(DATA FOR THIS EXERCISE Opens)
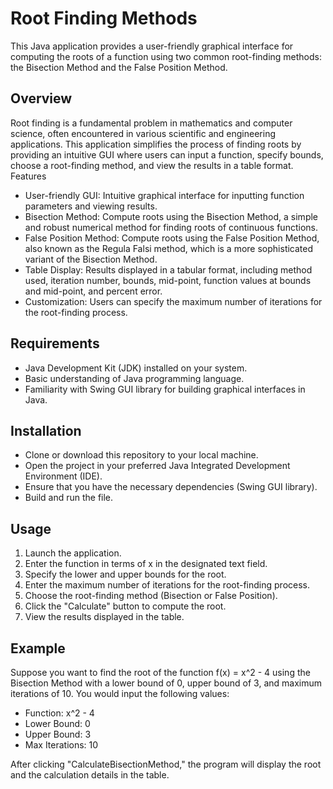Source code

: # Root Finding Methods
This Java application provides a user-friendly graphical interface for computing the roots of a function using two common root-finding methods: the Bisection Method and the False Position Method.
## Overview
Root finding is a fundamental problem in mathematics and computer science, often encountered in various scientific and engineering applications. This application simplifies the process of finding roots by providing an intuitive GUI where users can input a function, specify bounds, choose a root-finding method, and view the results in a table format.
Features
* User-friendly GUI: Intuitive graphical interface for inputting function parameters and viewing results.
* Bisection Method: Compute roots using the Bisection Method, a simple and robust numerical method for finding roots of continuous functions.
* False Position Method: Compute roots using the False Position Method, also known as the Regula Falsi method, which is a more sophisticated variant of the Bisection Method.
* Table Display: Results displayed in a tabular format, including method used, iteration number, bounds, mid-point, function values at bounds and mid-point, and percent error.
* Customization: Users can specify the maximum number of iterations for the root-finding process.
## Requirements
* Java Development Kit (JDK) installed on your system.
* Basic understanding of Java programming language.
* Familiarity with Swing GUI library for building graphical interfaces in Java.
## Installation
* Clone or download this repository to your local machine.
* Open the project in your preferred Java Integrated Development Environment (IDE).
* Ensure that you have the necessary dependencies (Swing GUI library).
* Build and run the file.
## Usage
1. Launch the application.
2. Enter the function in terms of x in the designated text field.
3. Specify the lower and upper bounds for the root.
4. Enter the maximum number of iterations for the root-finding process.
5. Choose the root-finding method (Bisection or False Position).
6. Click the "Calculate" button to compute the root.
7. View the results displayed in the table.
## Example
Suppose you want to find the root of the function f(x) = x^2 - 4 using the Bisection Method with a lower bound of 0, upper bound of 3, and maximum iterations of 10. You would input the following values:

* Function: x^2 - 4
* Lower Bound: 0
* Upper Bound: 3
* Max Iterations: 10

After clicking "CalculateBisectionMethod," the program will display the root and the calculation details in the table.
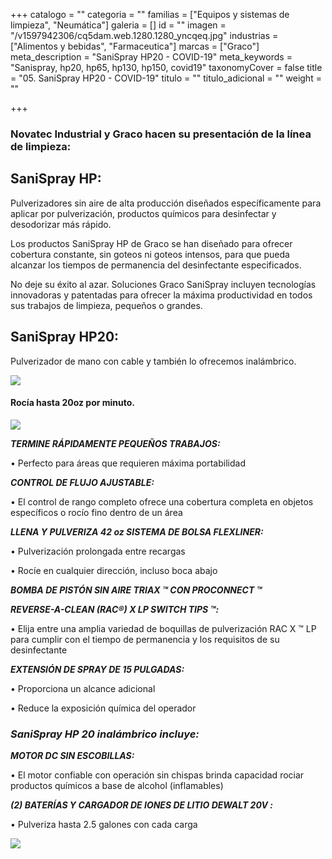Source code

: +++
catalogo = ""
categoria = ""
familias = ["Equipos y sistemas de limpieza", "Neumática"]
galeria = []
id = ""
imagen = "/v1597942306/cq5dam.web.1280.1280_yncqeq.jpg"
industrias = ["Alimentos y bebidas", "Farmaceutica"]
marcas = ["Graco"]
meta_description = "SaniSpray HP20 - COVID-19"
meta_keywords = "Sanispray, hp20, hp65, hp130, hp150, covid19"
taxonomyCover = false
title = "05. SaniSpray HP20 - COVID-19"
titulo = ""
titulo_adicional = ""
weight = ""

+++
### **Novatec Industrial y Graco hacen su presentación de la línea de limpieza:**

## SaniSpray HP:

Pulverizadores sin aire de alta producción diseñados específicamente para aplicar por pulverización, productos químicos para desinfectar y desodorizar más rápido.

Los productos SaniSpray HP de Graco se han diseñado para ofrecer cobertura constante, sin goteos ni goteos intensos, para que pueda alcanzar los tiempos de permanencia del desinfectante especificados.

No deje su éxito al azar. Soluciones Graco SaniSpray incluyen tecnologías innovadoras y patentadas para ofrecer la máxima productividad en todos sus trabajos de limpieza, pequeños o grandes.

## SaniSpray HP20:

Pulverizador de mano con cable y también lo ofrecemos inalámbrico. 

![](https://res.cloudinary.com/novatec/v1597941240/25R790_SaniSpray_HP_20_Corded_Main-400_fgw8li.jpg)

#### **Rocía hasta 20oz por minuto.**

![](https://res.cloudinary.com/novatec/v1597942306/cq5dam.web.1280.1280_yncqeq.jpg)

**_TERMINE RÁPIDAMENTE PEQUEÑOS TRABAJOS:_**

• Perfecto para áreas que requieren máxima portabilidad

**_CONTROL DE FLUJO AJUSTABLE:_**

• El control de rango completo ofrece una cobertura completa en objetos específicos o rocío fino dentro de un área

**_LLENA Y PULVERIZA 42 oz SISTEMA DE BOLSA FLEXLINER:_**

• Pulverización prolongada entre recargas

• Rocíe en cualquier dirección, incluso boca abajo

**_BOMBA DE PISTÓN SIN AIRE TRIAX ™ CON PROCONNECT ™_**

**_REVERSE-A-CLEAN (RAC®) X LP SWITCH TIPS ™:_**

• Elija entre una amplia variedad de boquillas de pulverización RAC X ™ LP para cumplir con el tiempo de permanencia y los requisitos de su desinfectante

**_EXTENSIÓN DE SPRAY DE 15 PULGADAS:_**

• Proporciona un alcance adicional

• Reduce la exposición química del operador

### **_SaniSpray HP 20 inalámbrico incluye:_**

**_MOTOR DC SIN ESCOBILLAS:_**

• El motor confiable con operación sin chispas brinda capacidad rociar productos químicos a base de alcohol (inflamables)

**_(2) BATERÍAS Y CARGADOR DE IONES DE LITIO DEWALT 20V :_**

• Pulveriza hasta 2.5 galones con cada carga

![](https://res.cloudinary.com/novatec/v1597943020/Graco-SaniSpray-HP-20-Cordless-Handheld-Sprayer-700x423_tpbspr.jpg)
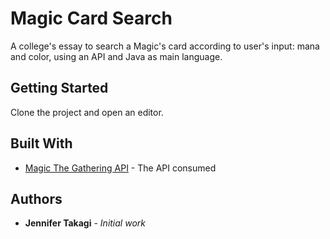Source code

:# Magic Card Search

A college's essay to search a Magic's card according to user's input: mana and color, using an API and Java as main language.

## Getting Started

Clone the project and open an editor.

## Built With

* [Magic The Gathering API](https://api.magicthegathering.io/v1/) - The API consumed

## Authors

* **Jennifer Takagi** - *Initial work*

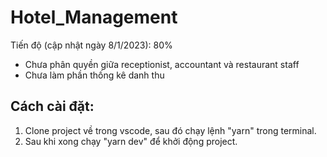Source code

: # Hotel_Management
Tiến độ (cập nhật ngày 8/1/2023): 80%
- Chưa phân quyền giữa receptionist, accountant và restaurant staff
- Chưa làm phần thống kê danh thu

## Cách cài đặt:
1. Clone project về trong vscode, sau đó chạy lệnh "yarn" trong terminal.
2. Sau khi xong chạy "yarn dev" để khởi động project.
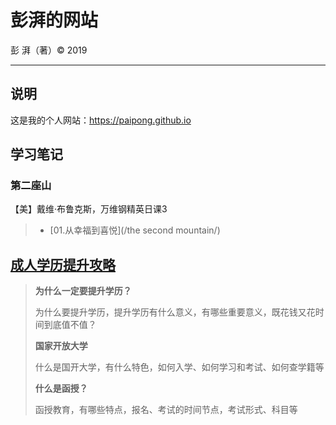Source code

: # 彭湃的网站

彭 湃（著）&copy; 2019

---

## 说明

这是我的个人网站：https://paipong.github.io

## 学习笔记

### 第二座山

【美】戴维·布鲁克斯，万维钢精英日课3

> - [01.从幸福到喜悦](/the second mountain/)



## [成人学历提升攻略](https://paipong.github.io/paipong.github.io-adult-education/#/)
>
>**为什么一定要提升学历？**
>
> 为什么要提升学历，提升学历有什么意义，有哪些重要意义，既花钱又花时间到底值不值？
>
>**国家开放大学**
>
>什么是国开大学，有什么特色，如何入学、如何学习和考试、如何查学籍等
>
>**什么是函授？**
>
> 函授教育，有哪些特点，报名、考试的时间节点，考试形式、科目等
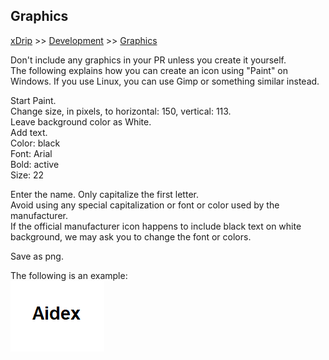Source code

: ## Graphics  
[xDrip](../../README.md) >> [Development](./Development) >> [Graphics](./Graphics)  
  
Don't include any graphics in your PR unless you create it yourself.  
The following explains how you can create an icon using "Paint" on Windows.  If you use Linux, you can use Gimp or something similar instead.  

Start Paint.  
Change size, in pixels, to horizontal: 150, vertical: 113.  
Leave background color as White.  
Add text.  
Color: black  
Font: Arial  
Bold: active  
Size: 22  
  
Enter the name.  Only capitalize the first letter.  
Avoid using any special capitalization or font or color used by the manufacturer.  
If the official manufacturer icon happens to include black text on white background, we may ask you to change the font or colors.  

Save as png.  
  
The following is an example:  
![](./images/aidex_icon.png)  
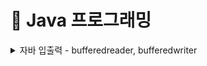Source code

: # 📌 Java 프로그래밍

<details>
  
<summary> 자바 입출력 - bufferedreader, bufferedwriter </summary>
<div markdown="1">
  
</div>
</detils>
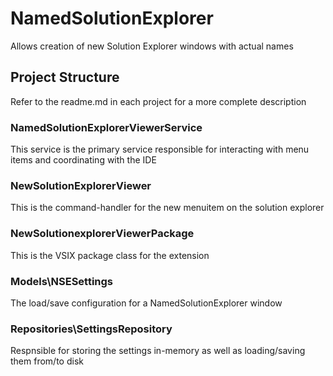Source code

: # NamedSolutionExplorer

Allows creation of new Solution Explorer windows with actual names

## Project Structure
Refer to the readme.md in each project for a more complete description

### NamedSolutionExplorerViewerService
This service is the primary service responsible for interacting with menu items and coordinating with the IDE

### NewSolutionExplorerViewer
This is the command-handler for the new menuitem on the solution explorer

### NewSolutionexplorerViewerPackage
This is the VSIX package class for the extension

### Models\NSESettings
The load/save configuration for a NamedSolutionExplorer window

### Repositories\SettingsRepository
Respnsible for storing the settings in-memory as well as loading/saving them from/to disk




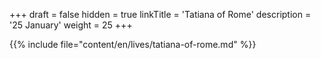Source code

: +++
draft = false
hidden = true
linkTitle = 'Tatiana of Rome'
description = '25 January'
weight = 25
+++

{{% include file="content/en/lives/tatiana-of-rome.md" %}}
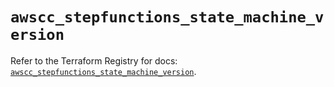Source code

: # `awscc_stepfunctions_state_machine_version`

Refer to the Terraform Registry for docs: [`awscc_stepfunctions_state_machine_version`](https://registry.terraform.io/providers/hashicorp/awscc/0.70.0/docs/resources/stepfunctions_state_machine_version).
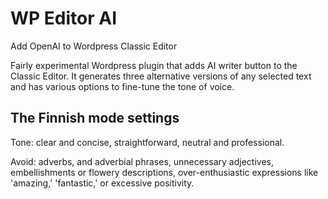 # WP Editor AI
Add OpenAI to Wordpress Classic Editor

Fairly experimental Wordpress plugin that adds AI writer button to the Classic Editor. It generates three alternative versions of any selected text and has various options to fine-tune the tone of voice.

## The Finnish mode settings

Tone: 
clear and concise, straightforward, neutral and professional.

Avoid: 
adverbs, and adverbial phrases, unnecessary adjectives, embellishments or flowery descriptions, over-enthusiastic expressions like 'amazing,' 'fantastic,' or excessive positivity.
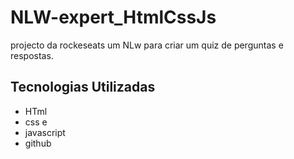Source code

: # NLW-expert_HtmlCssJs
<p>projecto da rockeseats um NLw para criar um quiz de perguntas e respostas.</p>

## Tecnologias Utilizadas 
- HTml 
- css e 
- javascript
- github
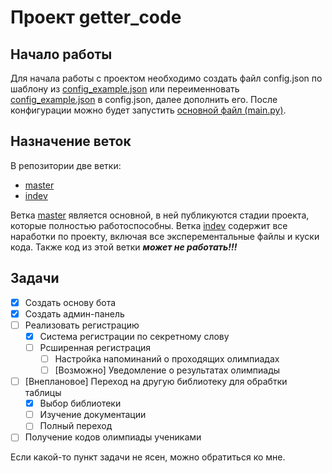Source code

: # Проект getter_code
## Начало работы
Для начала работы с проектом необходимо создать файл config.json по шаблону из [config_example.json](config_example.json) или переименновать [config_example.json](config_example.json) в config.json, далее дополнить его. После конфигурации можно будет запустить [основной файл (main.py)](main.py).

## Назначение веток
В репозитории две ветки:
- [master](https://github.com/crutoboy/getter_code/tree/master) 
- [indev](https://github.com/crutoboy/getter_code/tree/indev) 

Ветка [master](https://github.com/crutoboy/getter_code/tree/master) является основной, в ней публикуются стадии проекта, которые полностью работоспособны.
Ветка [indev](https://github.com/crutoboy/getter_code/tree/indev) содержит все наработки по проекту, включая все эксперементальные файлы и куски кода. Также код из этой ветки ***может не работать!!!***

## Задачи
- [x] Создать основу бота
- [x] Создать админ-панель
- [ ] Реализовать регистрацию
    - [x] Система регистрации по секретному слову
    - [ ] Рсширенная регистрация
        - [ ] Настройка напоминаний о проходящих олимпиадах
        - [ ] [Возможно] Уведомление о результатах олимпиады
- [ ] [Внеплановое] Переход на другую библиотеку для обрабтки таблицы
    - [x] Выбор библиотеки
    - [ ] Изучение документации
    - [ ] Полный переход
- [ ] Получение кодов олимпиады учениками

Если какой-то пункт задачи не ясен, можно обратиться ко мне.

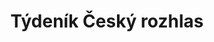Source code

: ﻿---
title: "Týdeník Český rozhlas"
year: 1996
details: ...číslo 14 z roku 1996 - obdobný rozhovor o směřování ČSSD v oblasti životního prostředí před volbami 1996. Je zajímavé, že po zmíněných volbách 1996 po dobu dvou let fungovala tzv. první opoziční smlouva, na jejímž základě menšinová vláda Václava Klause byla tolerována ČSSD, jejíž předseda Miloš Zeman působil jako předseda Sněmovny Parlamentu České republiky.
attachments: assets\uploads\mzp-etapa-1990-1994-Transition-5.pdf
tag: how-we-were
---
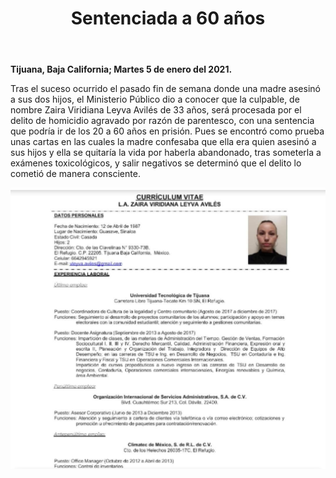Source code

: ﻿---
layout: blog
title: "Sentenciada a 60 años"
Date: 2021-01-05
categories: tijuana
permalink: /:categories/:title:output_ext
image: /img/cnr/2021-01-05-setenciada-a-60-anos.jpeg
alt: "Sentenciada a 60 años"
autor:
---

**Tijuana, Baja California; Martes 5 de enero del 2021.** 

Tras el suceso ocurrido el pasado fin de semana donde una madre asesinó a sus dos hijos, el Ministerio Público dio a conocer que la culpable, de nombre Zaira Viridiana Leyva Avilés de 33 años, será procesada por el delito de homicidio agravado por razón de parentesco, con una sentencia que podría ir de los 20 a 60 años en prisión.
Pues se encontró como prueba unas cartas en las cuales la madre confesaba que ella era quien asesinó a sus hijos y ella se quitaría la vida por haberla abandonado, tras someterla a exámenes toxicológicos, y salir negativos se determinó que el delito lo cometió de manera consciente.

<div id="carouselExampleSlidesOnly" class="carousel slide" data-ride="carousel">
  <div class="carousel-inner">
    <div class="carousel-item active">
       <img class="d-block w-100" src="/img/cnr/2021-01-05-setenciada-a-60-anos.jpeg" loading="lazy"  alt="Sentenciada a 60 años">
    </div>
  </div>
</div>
(DATA FOR THIS EXERCISE Closes)
> EXERCISE OBJECTIVE:
Count the lines in the records that contain the string "inalámbrico", where case counts. Reply with the number only.

> RESPONSE AREA:
2